The researchers, led by Dr Qibin Qi, an associate professor at the Albert Einstein College of Medicine, New York (USA), found that women in the top 25% of those who stored most fat round their middle or trunk (apple-shaped) had nearly double the risk of heart problems and stroke when compared to the 25% of women with the least fat stored around their middle. In contrast, the top 25% of women with the greatest proportion of fat stored in their legs had a 40% lower risk of CVD compared with women who stored the least fat in their legs.
The researchers found that the highest risk of CVD occurred in women who had the highest percentage of fat around their middle and the lowest percentage of leg fat - they had a more than three-fold increased risk compared to women at the opposite extreme with the least body fat and the most leg fat.
Dr Qi said: "Our findings suggest that postmenopausal women, despite having normal weight, could have varying risk of cardiovascular disease because of different fat distributions around either their middle or their legs. In addition to overall body weight control, people may also need to pay attention to their regional body fat, even those who have a healthy body weight and normal BMI.
"However, it is important to note that participants of our study were postmenopausal women who had relatively higher fat mass in both their trunk and leg regions. Whether the pattern of the associations could be generalisable to younger women and to men who had relatively lower regional body fat remains unknown."
The researchers calculated that, among 1000 women who kept their leg fat constant but reduced the proportion of trunk fat from more than 37% to less than 27%, approximately six CVD cases could be avoided each year, corresponding to 111 cases avoided over the 18 years of the study. Similarly, among 1000 women who kept their trunk fat constant but increased their leg fat from less than 42% to more than 49%, approximately three CVD cases could be avoided each year and 60 cases would have been avoided over the 18-year period.
Dr Qi said: "In routine clinical practice, BMI is a common approach to assessing a person's risk of cardiovascular disease. Measurement of waist circumference is also recommended by national organisation to provide additional information, but usually only in those with a BMI between 25 to 34.9 kg/m2. As such, some people who are categorised as being a normal weight may not be recognised as being at increased risk of cardiovascular disease due to the distribution of their body fat, and so may not have preventive measures recommended for them.

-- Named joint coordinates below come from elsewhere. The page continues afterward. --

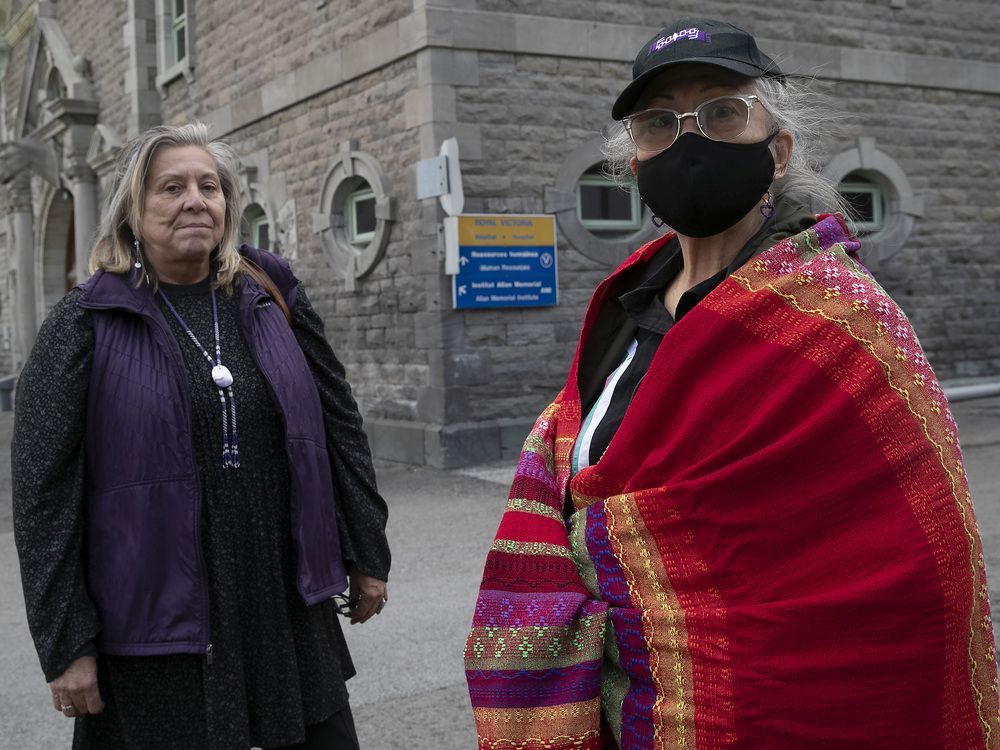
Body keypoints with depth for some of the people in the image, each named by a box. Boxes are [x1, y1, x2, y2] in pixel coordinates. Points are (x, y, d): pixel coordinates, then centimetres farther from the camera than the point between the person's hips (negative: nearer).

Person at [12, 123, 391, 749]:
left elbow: (339, 426, 10)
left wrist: (367, 557, 11)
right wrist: (65, 645, -8)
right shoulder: (86, 323, -4)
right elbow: (43, 491, -5)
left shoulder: (272, 297, 4)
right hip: (154, 635, -3)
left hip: (293, 614, 3)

"Our findings highlight the need for using anthropometric measures that better reflect regional fat distribution to identify increased risk of cardiovascular disease. These are important research directions for future population studies."
In the study, the researchers measured fat mass by means of a DXA scan (Dual-energy X-ray Absorptiometry), which measures fat, muscle and bone density, and they say that at this stage it is premature to recommend DXA scans for risk screening in the normal weight population. However, measurements of waist and hip circumference and the ratio between them would provide better information than just calculating BMI. In addition, they stress that their findings do not show that the site of stored body fat causes the difference in risk of CVD, only that it is associated with it.
When women reach the menopause, they can undergo changes in their body shape and metabolism; more fat may be stored around the organs in the body rather than underneath the skin. In addition, the distribution of body fat is determined by both genetics and exposure to environmental factors, such as diet and exercise.
"While there have been some large studies of genetic determinants of upper- and lower-body fat, fewer large studies have focused on lifestyles factors, though modifiable factors such as physical activity and dietary intakes are thought to play key roles in determining an individual's fat distribution," said Dr Qi. "In the next step, our group will focus on the long-term impacts of dietary habits on fat distribution among these postmenopausal women, and evaluate whether and how dietary habits may affect multiple health risks, such as risk of cancer, cardiovascular disease and premature death, through the impacts on the distribution of body fat."
It is known already that fat stored around the organs in the abdomen increases the risk of metabolic problems, such as worse control of blood sugar levels, raised levels of insulin, inflammation and higher cholesterol levels, that can lead to cardiovascular disease. The mechanisms underlying the reason why increased leg fat may be protective are less well understood, but may be because fat stored in the legs is not causing problems elsewhere in the body.
In an accompanying editorial , Professor Matthias Blüher and Professor Ulrich Laufs, from the University of Leipzig, Germany, write: "The study may inspire novel concepts of how a dysbalance between 'atherogenic' and 'anti-atherogenic' fat depots may indirectly contribute to vascular damage. Importantly, the study identifies a. positive effect of leg fat on ASCVD [atherosclerotic cardiovascular disease] risk."